The Southside's Favorite Son

by Jim Newsom

"Painting yourself into the picture that you were looking at as a kid is pretty much what has happened to me," Bruce Hornsby told me recently in an interview for Port Folio Weekly.

Sixteen years after winning the Best New Artist Grammy for The Way It Is, Hornsby is living proof that you can make your dreams come true. When he was a teenager growing up in Williamsburg, he was inspired to take up the piano by the music of Leon Russell and Elton John.

"I saw Elton the other night in the Richmond Coliseum," he said, "and I realized that almost exactly thirty years ago I saw Elton play at the Hampton Coliseum in the fall of '72. Thirty years later I'm going to see him, and he's dedicating songs to me."

The former James Blair High School basketball standout (Class of '73) has received many awards and honors since bursting onto the national music scene in 1986. Last week, he was the youngest member of the initial class inducted into Norfolk's Legends of Music Walk of Fame.

I asked him what he had wanted to be when he grew up.

Bruce Hornsby at Legends of Music Ceremony in Norfolk, 9/25/02 (photo by Jim Knox) "It depends on what age you're talking about," he laughed. "As a kid I was totally immersed in whatever sport was in season. I narrowed that down to basketball in the ninth-through-twelfth grade years. In fact, I was recruited by Paul Webb when he was at Randolph-Macon, division II. So, that would qualify as the 'road not taken' for me.

"But by my senior year, I'd gotten so involved in the piano that I really left the basketball interests behind and moved headlong down this other road."

Bruce Hornsby took a year of piano lessons "in a funeral home" at the age of seven, but didn't actually start playing seriously until ten years later when he was a junior in high school. Nonetheless, he developed quickly and was majoring in music at the University of Miami shortly thereafter.

"I went to one year of 'real college' at the University of Richmond. That one year was enough for me to realize that 'real college' and me were a bad match. I went up to Berklee College of Music [in Boston] for a year, and then went to Miami."

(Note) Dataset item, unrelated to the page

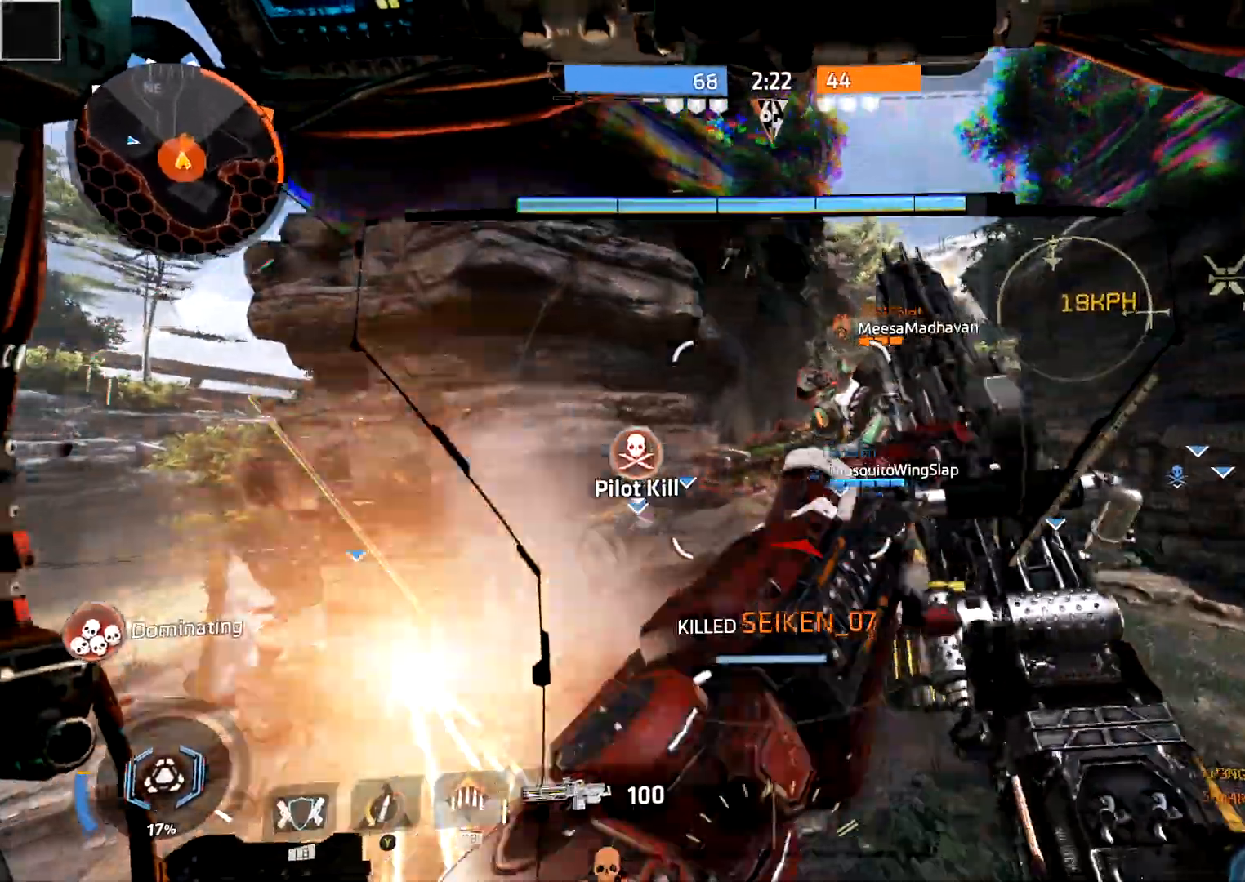
{"buttons": ["R1", "R2", "L3"], "left_stick": "up", "right_stick": "right", "events": [[217, "left_stick", "up-right"], [267, "R1", "up"], [400, "R1", "down"], [483, "L3", "down"], [483, "left_stick", "up"], [500, "right_stick", "right"]]}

Music and playing the piano took over his life in those days.

"I had no fun in college," he recalled, "it was all about playing. I was totally consumed and practicing every day---Christmas Day, New Year's Day, all the time."

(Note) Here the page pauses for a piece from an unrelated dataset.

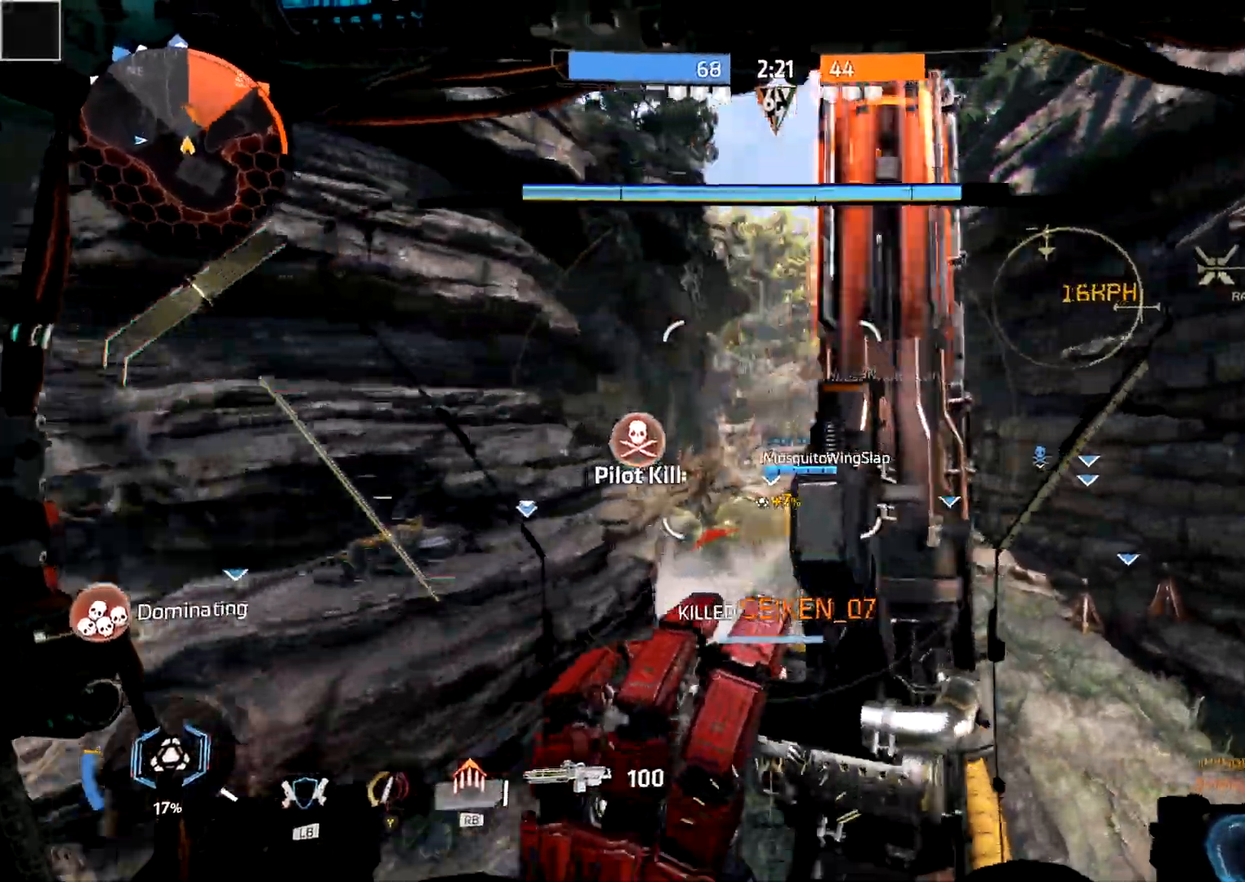
{"buttons": ["R2"], "left_stick": "up", "right_stick": "right", "events": [[33, "R1", "up"], [67, "L3", "up"], [167, "right_stick", "center"], [200, "L3", "down"], [317, "right_stick", "right"], [383, "L3", "up"]]}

After graduation in 1977, many of Hornsby's college classmates went to New York to try their luck in the jazz scene there. He came home and formed the Bruce Hornsby Band, playing primarily at the Jolly Ox. For three years, he worked locally, continuing his development and impressing some of the big name performers who passed through town.

In 1980, he was offered a contract to be a staff songwriter with 20th Century Fox and a production deal with producer David Foster, so he pulled up stakes and moved to Los Angeles.

"I was off and running," he laughed. "It took me another five years to get signed, but still, I had a foot in the door."

Unlike many performers who strike out for the big city only to return home discouraged and broke, Hornsby stuck it out.

"I was always sort of bubbling under. Every year I'd have some major person or record company that was interested. In 1980, I moved out there 'cause I had the deal with Fox and the deal with Foster. Then in '81, Lenny Waronker at Warner Brothers gave me money to make a demo, then he passed on it. '82…hmmm…not much was happening in '82. I got a gig playing with Sheena Easton for '83 and '84. Then we put together The Range, and had demo money from Epic Records, and offers from four other companies to make the demo. But then everyone passed on that. In '85, I got signed.

"I sort of think of those days as the 'gray years,'" he continues. "It was tough. You get your hopes up…I went to David Geffen's house in 1980 and played him a song, and he jumps up and says, 'Brucie, I want you to make records for me.' And then five years later I got signed…not by him."

The demo tape that did lead to a record contract was the "least commercial tape" he'd made.

"It had nothing to do with any radio trend," he recalls, "but it was the most unique stylistically. I made this tape by myself, sort of secretly, with no band, just me and a drum machine. I played it for a small label, Windham Hill, who offered me a deal. Then it went to RCA and Epic. It was all about a tape that they couldn't take out of their car. It wasn't commercial, no one thought it was going to be a big hit.

"I feel that what helped me get over in the end," he concludes, "was, whether you liked it or not, you always knew it was my song. It sounded like me. That was so important."

That demo included "Mandolin Rain," "The Way It Is" and "Red Plains," all of which subsequently appeared on Hornsby's Grammy winning debut album, and "Till the Dreaming's Done" which showed up on his second release, Scenes From the Southside.

Hornsby moved back to his hometown in 1990.

"I always wrote about this area, based on my experiences growing up around here," he said. "I came back here and became more prolific because I heard more stories."

His sons go to the same elementary school that he attended.

And Bruce Hornsby has continued to make his own way in the music world. In addition to his own recordings, he's performed with a literal who's-who of popular music, from the Grateful Dead and Bob Dylan to Bonnie Raitt and Crosby, Stills & Nash, from the Celtic folk group Clannad to bluegrass star Ricky Skaggs, jazz saxophonist Bill Evans to country singer Clint Black. He made his mark by doing the unexpected, and he continues to surprise his audience.

"I've always felt it was my job in this area of music to find a place for really good playing in popular song."

He has succeeded in that mission, and made his dreams come true at the same time.

"There are lots of things I'm proud of," he told me. "We're probably one of the few groups that've played the Newport Jazz Festival and the Telluride Bluegrass Festival and the Concert for the Rock and Roll Hall of Fame."

Although he's left speechless when asked what it feels like to be considered a "legend of music," he does acknowledge his pride in recording for the same major record label for seventeen years.

"I'm still in the game," he says. "It's possible that I have the second longest tenure at RCA next to Elvis. I've gone through seven [record company] presidents!"

Bruce Hornsby's hometown and home region are very proud of him as well. And now, you can visit a star inscribed with his name, enshrined in the Legends of Music Walk of Fame on Granby Street in downtown Norfolk.